Product of Orthogonal Projection Matrices with Positive Semidefinite Matrix

matricespositive-semidefinite

I recently came across this following claim about projection matrices, which I am unsure it is true. However, I cannot seem to find a valid counterexample.

Let $U \in \mathbb{R}^{n \times k}$ be a full column rank rectangular matrix where $k<n$. Define the projection matrix $P_U=U(U^TU)^{-1}U^T$. Now let $M \in \mathbb{R}^{n \times n}$ be a positive semidefinite matrix of rank $k<n$. The claim is that if both $MP_U$ and $(I-P_U)M$ are nonzero, then
$$
(I-P_U)MP_U \neq \mathbf{0}.
$$

The claim is clearly false if we allow $k=n$ as $M=I$ would be a valid counterexample. However, I can't seem to come up with a valid counterexample for $k<n$.

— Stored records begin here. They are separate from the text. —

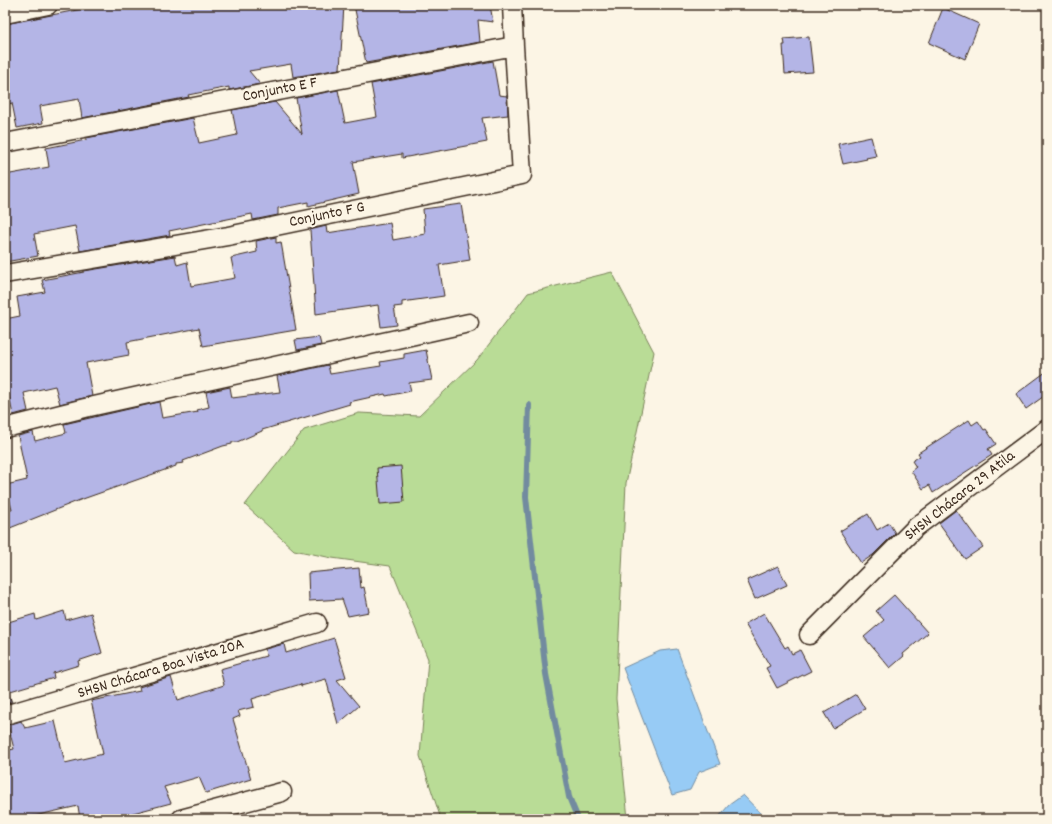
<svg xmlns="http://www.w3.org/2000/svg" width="1052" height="824" font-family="Dekko,sans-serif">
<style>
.green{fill:#b9dc96;stroke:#7a835a}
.water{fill:#97cbf5;stroke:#728b9f}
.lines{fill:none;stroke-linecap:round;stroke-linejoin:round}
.stream{stroke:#728b9f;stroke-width:6}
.building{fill:#b4b5e6;stroke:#3b2a1e}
.minor-casing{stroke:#3b2a1e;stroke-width:21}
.minor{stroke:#fcf5e5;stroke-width:18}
.labels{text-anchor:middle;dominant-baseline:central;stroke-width:4;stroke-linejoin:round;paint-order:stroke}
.street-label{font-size:16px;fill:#3b2a1e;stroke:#fcf5e5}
</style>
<rect width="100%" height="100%" fill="#fcf5e5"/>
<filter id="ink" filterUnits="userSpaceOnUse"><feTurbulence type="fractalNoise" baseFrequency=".025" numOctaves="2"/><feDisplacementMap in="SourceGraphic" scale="8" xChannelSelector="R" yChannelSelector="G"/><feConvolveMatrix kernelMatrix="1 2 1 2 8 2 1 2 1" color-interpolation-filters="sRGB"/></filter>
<g filter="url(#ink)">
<path class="green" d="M612,272l42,80 -28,131 -10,216 12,120h-187l-21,-63 8,-97 -38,-93 -58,-8 -38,-8 -49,-45 59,-75 55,-17 60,3 58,-56 51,-67z"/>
<path class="water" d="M677,649l43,115 -21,8 -9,18 -18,5 -49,-127 37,-17z
M743,795l23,24h-49l12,-14z"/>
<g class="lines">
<path class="stream" d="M529,405l-3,92 20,177 23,123 9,22"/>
</g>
<path class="building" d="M103,5h241l-4,64 -47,8 -2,-13 -42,7 11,13 -31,6v-3l-41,8 1,2 -107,21 -3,-19 -39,7 3,17 -26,5 -5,-25 -7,2v-81z
M354,5h136l3,17 -15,-2 2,22 -114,21z
M943,8l36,16 -14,35 -36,-16z
M809,37l4,35 -28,2 -2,-29h2l-1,-6z
M493,61l6,34 8,1 1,19 -26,3 5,24 -85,16v-4l-49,8 6,32 -51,12v-4l-30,6v7l-25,5 -1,-6 -83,17 1,4 -90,16 -5,-25 -41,8 4,22 -33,6v-87l44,-8 -3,-19 40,-8v-2l107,-20 6,25 38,-8 -5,-25 43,-8 27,32 -6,-36 42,-8 7,33 32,-6 -6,-33z
M871,137l5,19 -10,2 1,1 -24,5 -5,-20z
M461,204l9,56 -31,5 5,31 -42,6v4l-8,1 3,18 -16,2 -3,-22 -62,9 -6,-84 16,-4 1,7 63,-10 3,17 32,-6 -2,-25z
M276,237v6l5,-1 15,88 -93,16 -4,-18 -72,14 2,13 -43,8 6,33 -32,8 -5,-18 -31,7 4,18 -15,4 -8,-38v-58l15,-3 -3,-19 28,-5 -3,-12 42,-8v-1l91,-15 2,9 10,-3 4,24 44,-8 -4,-20 26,-6 -1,-11z
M319,337l2,8 -24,5 -2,-10z
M426,350l6,30 -23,3 2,8 -25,5 -1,-2 -36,8 1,2 -88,26v1l-25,11h-5v2l-9,2 -40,15 1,2 -8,1v2l-96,34 -75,30v-19l7,-1 -6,-25 21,-5 -9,-44 15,-4 2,9 31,-8 -2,-9 95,-22 3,16 36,-6 -1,-2 12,-3 -3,-15 24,-5 2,11 48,-6 -3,-16 51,-11 2,9 51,-8 -1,-4 24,-4v-4z
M1047,371v23l-21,15 -10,-15z
M969,420l3,5 6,-4 6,9 2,-1 10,15 -8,5 4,6 -59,38 -4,-8 -6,4 -12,-18 5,-4 -4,-6 8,-5 -2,-3z
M401,466l3,36 -24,2 -3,-36z
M956,510l27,37 -18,12 -26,-36z
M868,514l9,16 12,-7 6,10 -22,22 -12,8 -21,-32z
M778,566l9,19 -32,14 -8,-19z
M359,568l2,20 3,-1 5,25 -21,4 -6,-17 -33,2 -1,-28z
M894,595l34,38 -25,21 1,2 -14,12 -26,-31 20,-17 -8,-9z
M64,611l2,9 25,-7 11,40 -24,8 1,4 -26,8 1,5 -47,14 5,10 -7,2v-81l30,-9 1,6z
M764,613l21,35 3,-2 4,8 8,-4 11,21 -34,17 -11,-20 4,-2 -25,-42z
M334,638l12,39 -9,3 22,26 -21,18 -12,-45 -25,7v-2l-49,15 2,8 -16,4 2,5 -7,3 18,60 -45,14 -7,-16 -35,10 7,16 -38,10 -14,6h-39l-2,-13 -48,11 1,2h-26v-68l9,-2 -6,-24 13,-4 4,7 30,-7 10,42 38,-9 -12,-53 49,-10 -1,-4 32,-10 7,23 46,-15 -4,-16 46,-13 -1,-7 19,-5 2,9z
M856,694l9,15 -32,19 -9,-15z"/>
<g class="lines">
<g class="minor-casing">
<path id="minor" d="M5,14l43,-9
M5,143l509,-97 -2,-41
M5,274l223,-38 294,-61 -8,-129
M5,428l80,-20 384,-85
M809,635l107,-108 131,-98
M5,715l312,-92
M181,819l101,-27"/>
</g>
<use href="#minor" class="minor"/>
</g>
</g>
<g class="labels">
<g class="street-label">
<text transform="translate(280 90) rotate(-11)">Conjunto E F</text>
<text transform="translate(327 215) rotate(-12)">Conjunto F G</text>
<text transform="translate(960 496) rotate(-38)">SHSN Chácara 29 Atila</text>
<text transform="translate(161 669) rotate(-17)">SHSN Chácara Boa Vista 20A</text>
</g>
</g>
<rect width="1052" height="824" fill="none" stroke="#fcf5e5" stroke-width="20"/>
<rect x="10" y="10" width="1032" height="804" fill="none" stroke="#3b2a1e" stroke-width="1.5" filter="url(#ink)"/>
</svg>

Appreciate any ideas/thoughts on this matter.

Best Answer

This isn't true. Counterexample: let $n=4,\,k=2$ and $$ U=\pmatrix{1&0\\ 0&1\\ 0&0\\ 0&0}, \ P_U=\pmatrix{1\\ &1\\ &&0\\ &&&0}, \ M=\pmatrix{0\\ &1\\ &&1\\ &&&0}. $$ Then $(I-P_U)M=\operatorname{diag}(0,0,1,0)\ne0$ and $MP_U=\operatorname{diag}(0,1,0,0)\ne0$ but $(I-P_U)MP_U=0$.